Fires repeatedly as training progresses. Each numeric field is number | null: backends only fill in fields they have on a given step (so evalLoss is null on non-eval steps, learningRate may be null between LR-scheduler updates, etc.).
onLog: ({ step, loss, evalLoss }) => {
  if (loss !== null) {
    forwardToMetrics({ step, loss, evalLoss });
  }
}
Common uses: forward metrics to your own pipeline (PostHog, Datadog), detect divergence early, and implement custom early-stopping. For early-stopping, remember that aborting the abortSignal only stops your local wait(); call trainer.cancel() afterwards to actually stop the GPU on the backend.

onCheckpoint({ step, adapter, job, infer, artifacts })

Fires when an adapter checkpoint is saved on the backend, while the run is still going. adapter is { kind: "checkpoint", jobId, step }. infer is described in detail on the infer page; in short it takes a chat-style request and returns a raw Response.
onCheckpoint: async ({ step, infer }) => {
  const res = await infer({
    messages: [{ role: "user", content: "Can't log in" }],
  });
  const sample = await res.text();
  // Decide whether the model is on track
}
This is where most of the value of doing fine-tuning in TypeScript lives: you can run the half-trained model against a held-out prompt before the full run finishes.

onCompleted({ job, artifacts })

Fires once on success. artifacts is unknown[]: the raw artifact list the backend sent. Schemas evolve, so the SDK does not narrow it.
onCompleted: ({ job, artifacts }) => {
  saveAdapterId({ jobId: job.id, count: artifacts.length });
}

onFailed({ job, error })

Fires once on a backend-reported failure. error is a string (the message the backend sent), not an Error instance.
onFailed: ({ job, error }) => {
  // error: string
}
onFailed is only for backend-side failures. Exceptions thrown inside your other callbacks do not reach onFailed; see below for what does happen to them.

Sequencing

Each callback is awaited before the next event is dispatched. You can return a promise (writing to a database, posting to Slack, calling infer) and the SDK will wait for it before processing the next frame. There are no concurrent callback invocations for the same trainer.

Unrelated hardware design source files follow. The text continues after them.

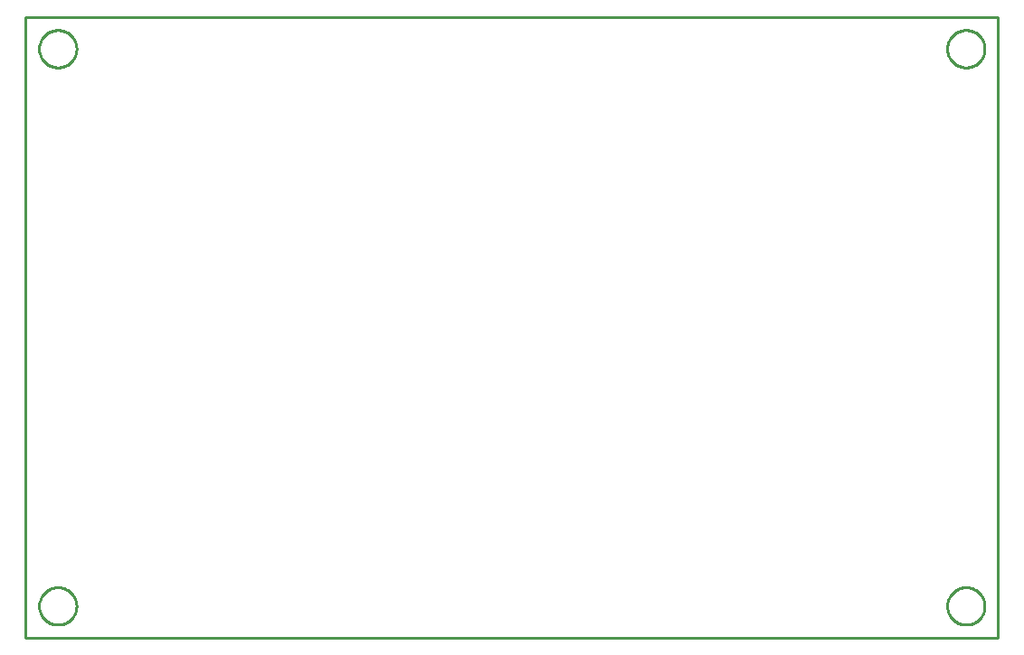
<source format=gbr>
G04 EAGLE Gerber RS-274X export*
G75*
%MOMM*%
%FSLAX34Y34*%
%LPD*%
%AMOC8*
5,1,8,0,0,1.08239X$1,22.5*%
G01*
%ADD10C,0.254000*%


D10*
X0Y177800D02*
X910000Y177800D01*
X910000Y760000D01*
X0Y760000D01*
X0Y177800D01*
X897500Y729427D02*
X897425Y728284D01*
X897276Y727148D01*
X897052Y726024D01*
X896755Y724917D01*
X896387Y723832D01*
X895949Y722774D01*
X895442Y721746D01*
X894869Y720754D01*
X894232Y719801D01*
X893535Y718892D01*
X892779Y718031D01*
X891969Y717221D01*
X891108Y716465D01*
X890199Y715768D01*
X889246Y715131D01*
X888254Y714558D01*
X887226Y714051D01*
X886168Y713613D01*
X885083Y713245D01*
X883976Y712948D01*
X882852Y712725D01*
X881716Y712575D01*
X880573Y712500D01*
X879427Y712500D01*
X878284Y712575D01*
X877148Y712725D01*
X876024Y712948D01*
X874917Y713245D01*
X873832Y713613D01*
X872774Y714051D01*
X871746Y714558D01*
X870754Y715131D01*
X869801Y715768D01*
X868892Y716465D01*
X868031Y717221D01*
X867221Y718031D01*
X866465Y718892D01*
X865768Y719801D01*
X865131Y720754D01*
X864558Y721746D01*
X864051Y722774D01*
X863613Y723832D01*
X863245Y724917D01*
X862948Y726024D01*
X862725Y727148D01*
X862575Y728284D01*
X862500Y729427D01*
X862500Y730573D01*
X862575Y731716D01*
X862725Y732852D01*
X862948Y733976D01*
X863245Y735083D01*
X863613Y736168D01*
X864051Y737226D01*
X864558Y738254D01*
X865131Y739246D01*
X865768Y740199D01*
X866465Y741108D01*
X867221Y741969D01*
X868031Y742779D01*
X868892Y743535D01*
X869801Y744232D01*
X870754Y744869D01*
X871746Y745442D01*
X872774Y745949D01*
X873832Y746387D01*
X874917Y746755D01*
X876024Y747052D01*
X877148Y747276D01*
X878284Y747425D01*
X879427Y747500D01*
X880573Y747500D01*
X881716Y747425D01*
X882852Y747276D01*
X883976Y747052D01*
X885083Y746755D01*
X886168Y746387D01*
X887226Y745949D01*
X888254Y745442D01*
X889246Y744869D01*
X890199Y744232D01*
X891108Y743535D01*
X891969Y742779D01*
X892779Y741969D01*
X893535Y741108D01*
X894232Y740199D01*
X894869Y739246D01*
X895442Y738254D01*
X895949Y737226D01*
X896387Y736168D01*
X896755Y735083D01*
X897052Y733976D01*
X897276Y732852D01*
X897425Y731716D01*
X897500Y730573D01*
X897500Y729427D01*
X897500Y207227D02*
X897425Y206084D01*
X897276Y204948D01*
X897052Y203824D01*
X896755Y202717D01*
X896387Y201632D01*
X895949Y200574D01*
X895442Y199546D01*
X894869Y198554D01*
X894232Y197601D01*
X893535Y196692D01*
X892779Y195831D01*
X891969Y195021D01*
X891108Y194265D01*
X890199Y193568D01*
X889246Y192931D01*
X888254Y192358D01*
X887226Y191851D01*
X886168Y191413D01*
X885083Y191045D01*
X883976Y190748D01*
X882852Y190525D01*
X881716Y190375D01*
X880573Y190300D01*
X879427Y190300D01*
X878284Y190375D01*
X877148Y190525D01*
X876024Y190748D01*
X874917Y191045D01*
X873832Y191413D01*
X872774Y191851D01*
X871746Y192358D01*
X870754Y192931D01*
X869801Y193568D01*
X868892Y194265D01*
X868031Y195021D01*
X867221Y195831D01*
X866465Y196692D01*
X865768Y197601D01*
X865131Y198554D01*
X864558Y199546D01*
X864051Y200574D01*
X863613Y201632D01*
X863245Y202717D01*
X862948Y203824D01*
X862725Y204948D01*
X862575Y206084D01*
X862500Y207227D01*
X862500Y208373D01*
X862575Y209516D01*
X862725Y210652D01*
X862948Y211776D01*
X863245Y212883D01*
X863613Y213968D01*
X864051Y215026D01*
X864558Y216054D01*
X865131Y217046D01*
X865768Y217999D01*
X866465Y218908D01*
X867221Y219769D01*
X868031Y220579D01*
X868892Y221335D01*
X869801Y222032D01*
X870754Y222669D01*
X871746Y223242D01*
X872774Y223749D01*
X873832Y224187D01*
X874917Y224555D01*
X876024Y224852D01*
X877148Y225076D01*
X878284Y225225D01*
X879427Y225300D01*
X880573Y225300D01*
X881716Y225225D01*
X882852Y225076D01*
X883976Y224852D01*
X885083Y224555D01*
X886168Y224187D01*
X887226Y223749D01*
X888254Y223242D01*
X889246Y222669D01*
X890199Y222032D01*
X891108Y221335D01*
X891969Y220579D01*
X892779Y219769D01*
X893535Y218908D01*
X894232Y217999D01*
X894869Y217046D01*
X895442Y216054D01*
X895949Y215026D01*
X896387Y213968D01*
X896755Y212883D01*
X897052Y211776D01*
X897276Y210652D01*
X897425Y209516D01*
X897500Y208373D01*
X897500Y207227D01*
X47500Y207227D02*
X47425Y206084D01*
X47276Y204948D01*
X47052Y203824D01*
X46755Y202717D01*
X46387Y201632D01*
X45949Y200574D01*
X45442Y199546D01*
X44869Y198554D01*
X44232Y197601D01*
X43535Y196692D01*
X42779Y195831D01*
X41969Y195021D01*
X41108Y194265D01*
X40199Y193568D01*
X39246Y192931D01*
X38254Y192358D01*
X37226Y191851D01*
X36168Y191413D01*
X35083Y191045D01*
X33976Y190748D01*
X32852Y190525D01*
X31716Y190375D01*
X30573Y190300D01*
X29427Y190300D01*
X28284Y190375D01*
X27148Y190525D01*
X26024Y190748D01*
X24917Y191045D01*
X23832Y191413D01*
X22774Y191851D01*
X21746Y192358D01*
X20754Y192931D01*
X19801Y193568D01*
X18892Y194265D01*
X18031Y195021D01*
X17221Y195831D01*
X16465Y196692D01*
X15768Y197601D01*
X15131Y198554D01*
X14558Y199546D01*
X14051Y200574D01*
X13613Y201632D01*
X13245Y202717D01*
X12948Y203824D01*
X12725Y204948D01*
X12575Y206084D01*
X12500Y207227D01*
X12500Y208373D01*
X12575Y209516D01*
X12725Y210652D01*
X12948Y211776D01*
X13245Y212883D01*
X13613Y213968D01*
X14051Y215026D01*
X14558Y216054D01*
X15131Y217046D01*
X15768Y217999D01*
X16465Y218908D01*
X17221Y219769D01*
X18031Y220579D01*
X18892Y221335D01*
X19801Y222032D01*
X20754Y222669D01*
X21746Y223242D01*
X22774Y223749D01*
X23832Y224187D01*
X24917Y224555D01*
X26024Y224852D01*
X27148Y225076D01*
X28284Y225225D01*
X29427Y225300D01*
X30573Y225300D01*
X31716Y225225D01*
X32852Y225076D01*
X33976Y224852D01*
X35083Y224555D01*
X36168Y224187D01*
X37226Y223749D01*
X38254Y223242D01*
X39246Y222669D01*
X40199Y222032D01*
X41108Y221335D01*
X41969Y220579D01*
X42779Y219769D01*
X43535Y218908D01*
X44232Y217999D01*
X44869Y217046D01*
X45442Y216054D01*
X45949Y215026D01*
X46387Y213968D01*
X46755Y212883D01*
X47052Y211776D01*
X47276Y210652D01*
X47425Y209516D01*
X47500Y208373D01*
X47500Y207227D01*
X47500Y729427D02*
X47425Y728284D01*
X47276Y727148D01*
X47052Y726024D01*
X46755Y724917D01*
X46387Y723832D01*
X45949Y722774D01*
X45442Y721746D01*
X44869Y720754D01*
X44232Y719801D01*
X43535Y718892D01*
X42779Y718031D01*
X41969Y717221D01*
X41108Y716465D01*
X40199Y715768D01*
X39246Y715131D01*
X38254Y714558D01*
X37226Y714051D01*
X36168Y713613D01*
X35083Y713245D01*
X33976Y712948D01*
X32852Y712725D01*
X31716Y712575D01*
X30573Y712500D01*
X29427Y712500D01*
X28284Y712575D01*
X27148Y712725D01*
X26024Y712948D01*
X24917Y713245D01*
X23832Y713613D01*
X22774Y714051D01*
X21746Y714558D01*
X20754Y715131D01*
X19801Y715768D01*
X18892Y716465D01*
X18031Y717221D01*
X17221Y718031D01*
X16465Y718892D01*
X15768Y719801D01*
X15131Y720754D01*
X14558Y721746D01*
X14051Y722774D01*
X13613Y723832D01*
X13245Y724917D01*
X12948Y726024D01*
X12725Y727148D01*
X12575Y728284D01*
X12500Y729427D01*
X12500Y730573D01*
X12575Y731716D01*
X12725Y732852D01*
X12948Y733976D01*
X13245Y735083D01*
X13613Y736168D01*
X14051Y737226D01*
X14558Y738254D01*
X15131Y739246D01*
X15768Y740199D01*
X16465Y741108D01*
X17221Y741969D01*
X18031Y742779D01*
X18892Y743535D01*
X19801Y744232D01*
X20754Y744869D01*
X21746Y745442D01*
X22774Y745949D01*
X23832Y746387D01*
X24917Y746755D01*
X26024Y747052D01*
X27148Y747276D01*
X28284Y747425D01*
X29427Y747500D01*
X30573Y747500D01*
X31716Y747425D01*
X32852Y747276D01*
X33976Y747052D01*
X35083Y746755D01*
X36168Y746387D01*
X37226Y745949D01*
X38254Y745442D01*
X39246Y744869D01*
X40199Y744232D01*
X41108Y743535D01*
X41969Y742779D01*
X42779Y741969D01*
X43535Y741108D01*
X44232Y740199D01*
X44869Y739246D01*
X45442Y738254D01*
X45949Y737226D01*
X46387Y736168D01*
X46755Y735083D01*
X47052Y733976D01*
X47276Y732852D01*
X47425Y731716D01*
X47500Y730573D01*
X47500Y729427D01*
M02*

</source>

Exception handling (read carefully)

Throwing inside a callback does not behave like a normal Promise rejection. The SDK’s event loop wraps dispatch in a try/catch and routes any throw to the SSE reconnect handler (packages/arkor/src/core/trainer.ts:335-364, then handleFailure at :307-320):
  1. If abortSignal.aborted is set, the error re-throws and wait() rejects.
  2. Otherwise, if maxReconnectAttempts was configured and the counter is exceeded, wait() rejects with a wrapping error.
  3. Otherwise, the SDK delays and reopens the SSE stream.
maxReconnectAttempts defaults to undefined (unlimited). It is not configurable through TrainerInput; the only way to set it is the second context argument to createTrainer, which is annotated @internal and may change without notice. In practice, with default settings, a thrown callback is caught and retried, possibly indefinitely. If Last-Event-ID advances across the retry, the originally failing event is also skipped. For deterministic error handling, catch inside the callback:
onCheckpoint: async ({ step, infer }) => {
  try {
    await sendToReview({ step, sample: await (await infer({ ... })).text() });
  } catch (err) {
    // log / metric / decide whether to fail the run yourself by calling
    // trainer.cancel() from outside the callback
  }
}

Type sketches

interface TrainingLogContext {
  step: number;
  loss: number | null;
  evalLoss: number | null;
  learningRate: number | null;
  epoch: number | null;
  samplesPerSecond: number | null;
  job: TrainingJob;
}

interface CheckpointContext {
  step: number;
  adapter: { kind: "checkpoint"; jobId: string; step: number };
  job: TrainingJob;
  infer: (args: InferArgs) => Promise<Response>;
  artifacts?: unknown[];
}
TrainingLogContext and CheckpointContext are not exported by name from arkor; mirror the shapes inline if you want typed callback parameters in your own code.